Companhía Siderúrgica Nacional (CSN, CSNABZ) continues to successfully strengthen its balance sheet, announcing on 26 April the results of the cash tender offers for CSN Resources S.A.’s 2019 and 2020 bonds.
The tender offers further lift to a debt burden that, just over a year ago, seemed unsurmountable. The company, through aggressive balance sheet management policy, extensions of key maturities of loans with Caixa Económica Federal and Banco do Brasil, the issuance of longer-term bonds and some asset sales, has radically improved its debt profile, liquidity and ability to take advantage of the positive business environment in Brazil and abroad.
CSNABZ remains the top pick in our LatAm coverage universe. We continue to see value on the company’s bonds curve as we believe it will continue to improve its operations, reduce its leverage and see its spreads converge to the levels of some of its closest peers, such as Gerdau (GGBRBZ).
CSNABZ’s most liquid bonds – its US$600mn, 7.625% senior unsecured bonds due 2026 issued by CSN Resources S.A., rated B3/NR/B- – trade at cUS$99.839 (TRACE) to yield c7.65% (g-spread 527bps, z-spread 528bps. For comparison, Gerdau’s GGBRBZ US$650mn 4.875% senior unsecured bonds due 2027 (BBB-/BBB-) trade at cUS$102.332 (TRACE) to yield c4.54% (g-spread 210bps; z-spread 211bps).
Similarly, CSN Resources S.A.’s US$350mn, 7.625% senior unsecured bonds due 2023 (B3/NR/B-) are trading at cUS$102.109 (TRACE) to yield c6.99% (g-spread 473bps; z-spread 468bps).
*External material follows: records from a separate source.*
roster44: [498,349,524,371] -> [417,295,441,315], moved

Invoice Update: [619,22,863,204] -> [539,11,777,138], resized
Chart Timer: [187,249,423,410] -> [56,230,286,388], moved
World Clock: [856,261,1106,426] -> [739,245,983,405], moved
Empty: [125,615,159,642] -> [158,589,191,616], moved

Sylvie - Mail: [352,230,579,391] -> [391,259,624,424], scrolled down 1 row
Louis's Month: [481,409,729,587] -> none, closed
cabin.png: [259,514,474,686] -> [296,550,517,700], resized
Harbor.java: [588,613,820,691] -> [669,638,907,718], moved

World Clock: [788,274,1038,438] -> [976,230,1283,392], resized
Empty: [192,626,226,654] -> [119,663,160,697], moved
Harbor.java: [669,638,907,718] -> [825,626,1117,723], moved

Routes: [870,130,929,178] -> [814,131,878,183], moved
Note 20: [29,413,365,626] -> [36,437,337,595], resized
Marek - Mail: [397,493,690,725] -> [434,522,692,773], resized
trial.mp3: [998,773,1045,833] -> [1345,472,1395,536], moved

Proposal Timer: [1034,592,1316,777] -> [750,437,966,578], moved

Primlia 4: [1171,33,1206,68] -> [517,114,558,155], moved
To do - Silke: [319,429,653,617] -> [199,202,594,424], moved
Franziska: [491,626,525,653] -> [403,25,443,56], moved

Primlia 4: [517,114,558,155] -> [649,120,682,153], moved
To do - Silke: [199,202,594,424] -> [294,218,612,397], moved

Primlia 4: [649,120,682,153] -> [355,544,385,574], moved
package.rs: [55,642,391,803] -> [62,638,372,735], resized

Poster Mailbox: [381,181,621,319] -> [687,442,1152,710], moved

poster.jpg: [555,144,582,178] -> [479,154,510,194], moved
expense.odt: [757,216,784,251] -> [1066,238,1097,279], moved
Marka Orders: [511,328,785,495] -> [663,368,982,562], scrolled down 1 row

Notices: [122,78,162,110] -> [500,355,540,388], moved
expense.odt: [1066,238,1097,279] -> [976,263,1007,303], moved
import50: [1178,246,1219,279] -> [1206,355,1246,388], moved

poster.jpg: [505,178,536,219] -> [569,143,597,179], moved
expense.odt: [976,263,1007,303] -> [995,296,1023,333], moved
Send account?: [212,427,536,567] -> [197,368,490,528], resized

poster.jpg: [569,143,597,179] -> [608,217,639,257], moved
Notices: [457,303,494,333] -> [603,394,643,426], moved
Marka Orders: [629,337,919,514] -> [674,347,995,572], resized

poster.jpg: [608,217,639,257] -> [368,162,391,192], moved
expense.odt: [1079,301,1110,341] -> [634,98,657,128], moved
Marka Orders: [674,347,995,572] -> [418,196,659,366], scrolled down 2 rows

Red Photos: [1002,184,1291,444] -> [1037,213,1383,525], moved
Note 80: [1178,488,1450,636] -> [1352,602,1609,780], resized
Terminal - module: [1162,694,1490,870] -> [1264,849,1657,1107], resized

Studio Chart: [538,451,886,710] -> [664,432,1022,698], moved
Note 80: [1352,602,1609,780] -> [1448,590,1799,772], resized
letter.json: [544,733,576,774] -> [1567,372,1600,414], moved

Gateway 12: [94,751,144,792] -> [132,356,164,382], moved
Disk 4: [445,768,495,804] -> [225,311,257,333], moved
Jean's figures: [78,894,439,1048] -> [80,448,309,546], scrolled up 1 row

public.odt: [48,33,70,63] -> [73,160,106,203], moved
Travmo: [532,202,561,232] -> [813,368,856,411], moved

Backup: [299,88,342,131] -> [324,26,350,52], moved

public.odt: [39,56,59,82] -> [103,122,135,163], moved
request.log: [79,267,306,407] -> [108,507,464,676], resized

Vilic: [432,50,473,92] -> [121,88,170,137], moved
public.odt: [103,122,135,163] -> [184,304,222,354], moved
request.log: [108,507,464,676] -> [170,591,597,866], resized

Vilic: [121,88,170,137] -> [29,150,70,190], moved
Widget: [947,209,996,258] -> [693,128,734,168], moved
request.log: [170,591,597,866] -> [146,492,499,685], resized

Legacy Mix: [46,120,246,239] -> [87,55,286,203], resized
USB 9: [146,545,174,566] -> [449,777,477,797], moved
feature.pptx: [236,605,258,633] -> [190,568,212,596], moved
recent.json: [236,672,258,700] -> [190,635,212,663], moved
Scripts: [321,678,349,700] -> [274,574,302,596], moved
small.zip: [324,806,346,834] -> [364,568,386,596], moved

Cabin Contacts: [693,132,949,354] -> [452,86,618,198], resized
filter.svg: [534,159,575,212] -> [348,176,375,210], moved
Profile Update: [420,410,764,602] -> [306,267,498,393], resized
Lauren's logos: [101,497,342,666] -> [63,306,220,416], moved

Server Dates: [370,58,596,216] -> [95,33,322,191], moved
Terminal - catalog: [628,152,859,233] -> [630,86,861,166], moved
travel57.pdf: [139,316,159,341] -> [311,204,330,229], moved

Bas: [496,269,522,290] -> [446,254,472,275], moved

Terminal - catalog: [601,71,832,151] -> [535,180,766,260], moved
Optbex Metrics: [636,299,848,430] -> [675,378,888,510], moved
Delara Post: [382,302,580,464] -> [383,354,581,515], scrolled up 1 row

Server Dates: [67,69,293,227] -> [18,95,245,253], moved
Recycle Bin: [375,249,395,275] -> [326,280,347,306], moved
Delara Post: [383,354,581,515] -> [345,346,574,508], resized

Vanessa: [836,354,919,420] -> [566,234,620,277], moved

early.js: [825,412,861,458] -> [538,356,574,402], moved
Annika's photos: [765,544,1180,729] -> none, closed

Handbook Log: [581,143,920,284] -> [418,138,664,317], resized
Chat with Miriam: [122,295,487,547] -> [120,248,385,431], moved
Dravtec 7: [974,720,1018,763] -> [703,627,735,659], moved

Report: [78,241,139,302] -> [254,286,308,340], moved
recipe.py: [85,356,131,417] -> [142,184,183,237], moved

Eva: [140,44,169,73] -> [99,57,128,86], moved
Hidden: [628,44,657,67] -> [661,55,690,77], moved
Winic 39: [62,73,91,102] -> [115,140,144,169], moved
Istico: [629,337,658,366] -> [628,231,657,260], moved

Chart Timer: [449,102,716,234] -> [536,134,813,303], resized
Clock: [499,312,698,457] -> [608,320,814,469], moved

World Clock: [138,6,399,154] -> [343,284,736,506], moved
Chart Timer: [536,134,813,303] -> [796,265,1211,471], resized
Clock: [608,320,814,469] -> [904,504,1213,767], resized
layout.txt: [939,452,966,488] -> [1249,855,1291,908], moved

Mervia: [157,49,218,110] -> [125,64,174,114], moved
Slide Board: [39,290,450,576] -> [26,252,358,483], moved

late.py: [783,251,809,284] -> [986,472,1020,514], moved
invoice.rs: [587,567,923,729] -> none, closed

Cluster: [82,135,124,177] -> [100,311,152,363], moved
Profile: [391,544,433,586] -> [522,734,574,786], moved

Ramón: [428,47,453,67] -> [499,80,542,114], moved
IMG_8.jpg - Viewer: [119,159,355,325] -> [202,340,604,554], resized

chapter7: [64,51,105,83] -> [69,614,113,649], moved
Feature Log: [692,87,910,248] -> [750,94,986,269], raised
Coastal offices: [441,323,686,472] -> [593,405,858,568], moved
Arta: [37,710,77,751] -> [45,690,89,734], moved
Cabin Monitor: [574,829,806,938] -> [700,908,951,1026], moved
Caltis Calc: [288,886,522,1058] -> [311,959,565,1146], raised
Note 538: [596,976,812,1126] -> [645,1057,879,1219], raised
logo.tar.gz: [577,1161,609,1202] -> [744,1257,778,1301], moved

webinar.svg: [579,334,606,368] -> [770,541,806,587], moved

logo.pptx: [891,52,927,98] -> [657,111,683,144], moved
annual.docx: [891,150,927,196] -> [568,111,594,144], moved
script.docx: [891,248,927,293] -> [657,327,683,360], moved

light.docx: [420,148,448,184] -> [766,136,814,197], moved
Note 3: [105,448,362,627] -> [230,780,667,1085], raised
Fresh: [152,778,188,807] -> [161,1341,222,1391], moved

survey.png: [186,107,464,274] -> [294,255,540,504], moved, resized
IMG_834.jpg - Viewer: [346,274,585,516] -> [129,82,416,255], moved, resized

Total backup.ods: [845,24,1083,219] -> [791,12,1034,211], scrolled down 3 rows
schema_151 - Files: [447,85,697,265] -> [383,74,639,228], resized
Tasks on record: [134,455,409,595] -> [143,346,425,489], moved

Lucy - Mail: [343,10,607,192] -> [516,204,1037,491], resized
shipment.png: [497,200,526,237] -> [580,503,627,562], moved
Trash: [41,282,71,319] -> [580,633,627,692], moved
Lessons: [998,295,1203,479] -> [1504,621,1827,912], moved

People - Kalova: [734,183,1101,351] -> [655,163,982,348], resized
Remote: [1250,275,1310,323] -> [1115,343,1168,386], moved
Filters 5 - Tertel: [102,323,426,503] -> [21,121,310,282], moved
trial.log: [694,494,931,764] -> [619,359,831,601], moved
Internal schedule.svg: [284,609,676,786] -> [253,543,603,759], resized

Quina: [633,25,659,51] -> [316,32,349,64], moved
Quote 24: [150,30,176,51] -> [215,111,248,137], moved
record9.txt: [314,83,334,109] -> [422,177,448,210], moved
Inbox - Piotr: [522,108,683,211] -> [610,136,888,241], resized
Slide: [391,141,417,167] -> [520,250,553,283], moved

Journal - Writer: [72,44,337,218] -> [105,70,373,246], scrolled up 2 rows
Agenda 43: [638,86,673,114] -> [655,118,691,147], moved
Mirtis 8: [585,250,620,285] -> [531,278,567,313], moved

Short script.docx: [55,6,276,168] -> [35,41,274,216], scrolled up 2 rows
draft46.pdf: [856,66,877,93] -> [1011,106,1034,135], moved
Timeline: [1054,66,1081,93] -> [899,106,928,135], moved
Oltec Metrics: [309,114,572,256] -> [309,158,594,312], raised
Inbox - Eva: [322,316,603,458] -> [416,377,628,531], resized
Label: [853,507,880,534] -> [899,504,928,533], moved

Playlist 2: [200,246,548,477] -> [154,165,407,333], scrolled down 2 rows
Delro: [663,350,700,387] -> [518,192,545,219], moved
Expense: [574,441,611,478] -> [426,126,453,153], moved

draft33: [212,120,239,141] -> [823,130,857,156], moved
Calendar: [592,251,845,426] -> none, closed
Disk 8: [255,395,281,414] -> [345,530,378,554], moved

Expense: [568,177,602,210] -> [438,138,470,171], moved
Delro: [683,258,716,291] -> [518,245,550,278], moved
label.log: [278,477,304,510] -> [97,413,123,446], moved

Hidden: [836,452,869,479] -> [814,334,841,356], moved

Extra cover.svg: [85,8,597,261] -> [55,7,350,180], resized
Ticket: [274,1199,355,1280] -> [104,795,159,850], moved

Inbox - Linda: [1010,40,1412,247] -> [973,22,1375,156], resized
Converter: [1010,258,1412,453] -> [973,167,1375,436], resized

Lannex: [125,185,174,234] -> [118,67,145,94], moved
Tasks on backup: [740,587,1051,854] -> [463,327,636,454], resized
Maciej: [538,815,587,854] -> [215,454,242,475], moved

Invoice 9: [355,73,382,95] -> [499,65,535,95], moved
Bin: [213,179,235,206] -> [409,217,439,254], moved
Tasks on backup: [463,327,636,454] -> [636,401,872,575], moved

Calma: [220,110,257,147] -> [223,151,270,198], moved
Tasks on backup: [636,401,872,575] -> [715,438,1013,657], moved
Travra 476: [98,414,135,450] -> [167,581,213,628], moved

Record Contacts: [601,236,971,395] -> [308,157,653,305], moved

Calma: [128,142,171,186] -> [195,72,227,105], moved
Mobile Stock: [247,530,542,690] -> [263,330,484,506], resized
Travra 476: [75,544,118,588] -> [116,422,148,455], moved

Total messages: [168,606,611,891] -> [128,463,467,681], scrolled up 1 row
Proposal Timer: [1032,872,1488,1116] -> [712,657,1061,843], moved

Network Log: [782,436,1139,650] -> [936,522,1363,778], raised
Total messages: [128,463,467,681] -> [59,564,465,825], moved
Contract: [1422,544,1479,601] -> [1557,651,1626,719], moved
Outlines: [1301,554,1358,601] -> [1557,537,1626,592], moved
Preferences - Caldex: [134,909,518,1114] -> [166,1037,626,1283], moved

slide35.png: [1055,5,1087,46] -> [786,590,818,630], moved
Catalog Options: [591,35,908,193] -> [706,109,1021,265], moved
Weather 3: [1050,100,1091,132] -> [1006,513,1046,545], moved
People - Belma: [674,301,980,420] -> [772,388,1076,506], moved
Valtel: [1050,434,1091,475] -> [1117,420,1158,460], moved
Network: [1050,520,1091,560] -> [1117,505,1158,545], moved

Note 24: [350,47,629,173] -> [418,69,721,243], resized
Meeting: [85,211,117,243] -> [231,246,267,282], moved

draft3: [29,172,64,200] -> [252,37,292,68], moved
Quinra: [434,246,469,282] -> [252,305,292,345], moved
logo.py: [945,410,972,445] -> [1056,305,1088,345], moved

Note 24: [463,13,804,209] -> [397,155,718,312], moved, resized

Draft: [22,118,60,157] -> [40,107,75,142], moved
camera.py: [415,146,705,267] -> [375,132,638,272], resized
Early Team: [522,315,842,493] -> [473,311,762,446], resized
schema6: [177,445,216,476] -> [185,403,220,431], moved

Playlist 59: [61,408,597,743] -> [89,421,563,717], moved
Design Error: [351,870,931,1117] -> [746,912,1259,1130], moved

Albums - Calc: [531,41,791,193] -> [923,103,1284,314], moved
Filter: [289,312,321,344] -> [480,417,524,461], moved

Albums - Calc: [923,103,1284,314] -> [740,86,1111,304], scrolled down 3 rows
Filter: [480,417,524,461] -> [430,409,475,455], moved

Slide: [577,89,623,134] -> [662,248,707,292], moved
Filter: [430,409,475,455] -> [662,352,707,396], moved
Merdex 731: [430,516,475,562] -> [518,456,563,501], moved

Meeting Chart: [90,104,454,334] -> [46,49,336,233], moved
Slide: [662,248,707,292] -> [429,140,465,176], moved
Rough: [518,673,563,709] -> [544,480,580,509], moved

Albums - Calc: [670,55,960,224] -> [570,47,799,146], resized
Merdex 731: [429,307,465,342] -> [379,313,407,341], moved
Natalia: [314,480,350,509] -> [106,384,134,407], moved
The Gerdau comparable, the GGBRBZ’s US$517.9mn (from an original issued US$750mn) Ba1/BBB-/BBB-, 4.75% senior unsecured bonds, trade at cUS$103.376 (TRACE) to yield c3.82% (g-spread 156bps; z-spread 151bps).
Also, CSN Resources S.A.’s US$1.052bn (from an original issue of US$1.2bn) 6.50% bonds due 2020 (B3/B-/B-) are trading at cUS$102.206 (TRACE) to yield c4.61% (g-spread 224bps; z-spread 213bps). Gerdau’s GGBRBZ US$504.5mn (from an original issue of US$1.25bn) 5.75% senior unsecured bonds (BBB-/BBB-) trade at cUS$104.437 (TRACE) to yield c3.12% (g-spread 81bps; z-spread 70bps).
Acknowledging the ratings difference and the operational and financial strengths that Gerdau enjoys over CSN, we still believe that the spread differential makes CSNABZ a much more attractive investment proposition; one that is repeated throughout the bond curves of both companies.
We base this opinion on our belief that CSN’s business will continue to improve, its financial metrics will continue to strengthen and that this credit has more upside potential than that of its peers.